Avec colère, elle haussa les épaules. Evidemment, quelques instants plus tard, elle baissait la tête et détournait les yeux, affreusement gênée. En effet, malgré le froid et la pluie, les prisonniers avaient dû se dépouiller entièrement de tous leurs vêtements. Pieds nus dans la boue, vêtus seulement du carcan de fer de leur cou, ils durent subir de la part de leurs gardiens une fouille trop avilissante pour n’être pas une punition supplémentaire. Tandis qu’un argousin visitait les vêtements, les bas, les souliers, un autre explorait la bouche, les oreilles, les narines et même certains endroits plus secrets.

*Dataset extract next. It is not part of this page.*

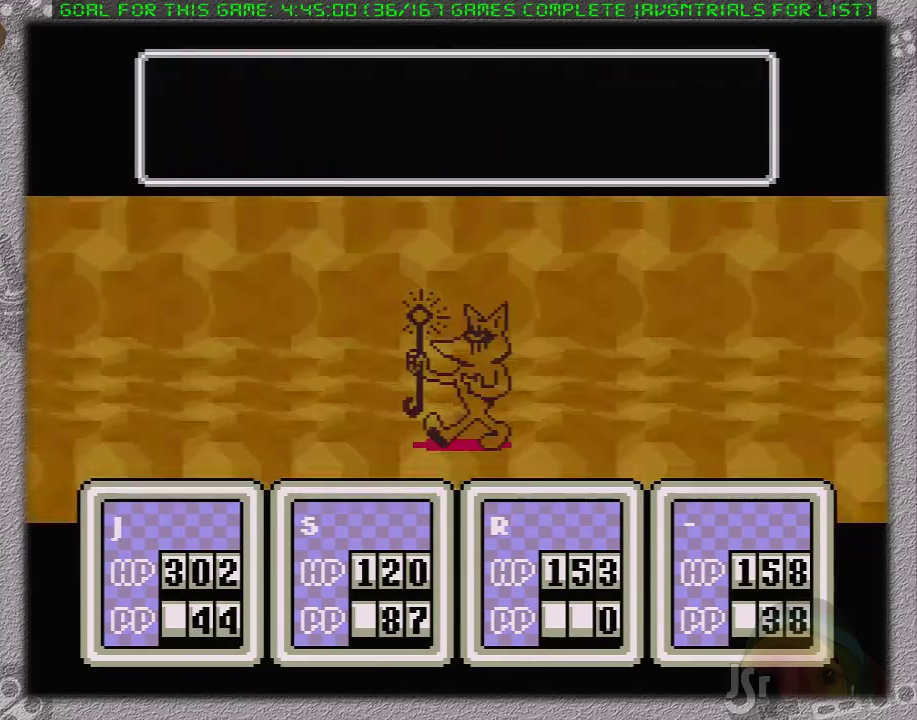
{"buttons": ["L1"], "events": [[33, "A", "down"], [33, "L1", "down"], [100, "L1", "up"], [133, "A", "up"], [200, "A", "down"], [200, "L1", "down"], [250, "L1", "up"], [317, "A", "up"], [367, "A", "down"], [367, "L1", "down"], [417, "L1", "up"], [450, "A", "up"], [500, "L1", "down"]]}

Les bagnards, en effet, étaient habiles à dissimuler, dans de minces étuis, de petites limes ou des ressorts de montre qui, en moins de trois heures, savaient couper les fers.

Rouge jusqu’à la racine des cheveux, Marianne tenait son regard obstinément baissé sur ses pieds et la touffe d’herbe pourrissante où ils posaient. Mais, autour d’elle, on s’amusait ferme et les femmes, de solides commères pour la plupart, détaillaient l’anatomie des prisonniers avec une verdeur de langage que n’eût pas désavouée un grenadier. Eperdue, Marianne voulut reculer et elle se retourna pour prier Jolival de l’emmener mais une bousculade de la foule parvenue à un extrême degré d’excitation la sépara de lui et, sans savoir comment, elle se retrouva au premier rang des spectateurs. Dans la presse, le capuchon qui couvrait ses cheveux et retombait sur son visage fut rejeté en arrière et, soudain, elle vit Jason juste en face d’elle.

La distance, entre eux, n’était pas telle qu’il ne pût la reconnaître et, de fait, elle vit instantanément son visage se décomposer. La peau devint grise tandis que les yeux, emplis de colère et de honte mélangées, devenaient effrayants. Il eut un geste violent pour la chasser et cria, sans souci du fouet qui instantanément s’abattit sur son dos :

— Va-t’en !... Va-t’en immédiatement !...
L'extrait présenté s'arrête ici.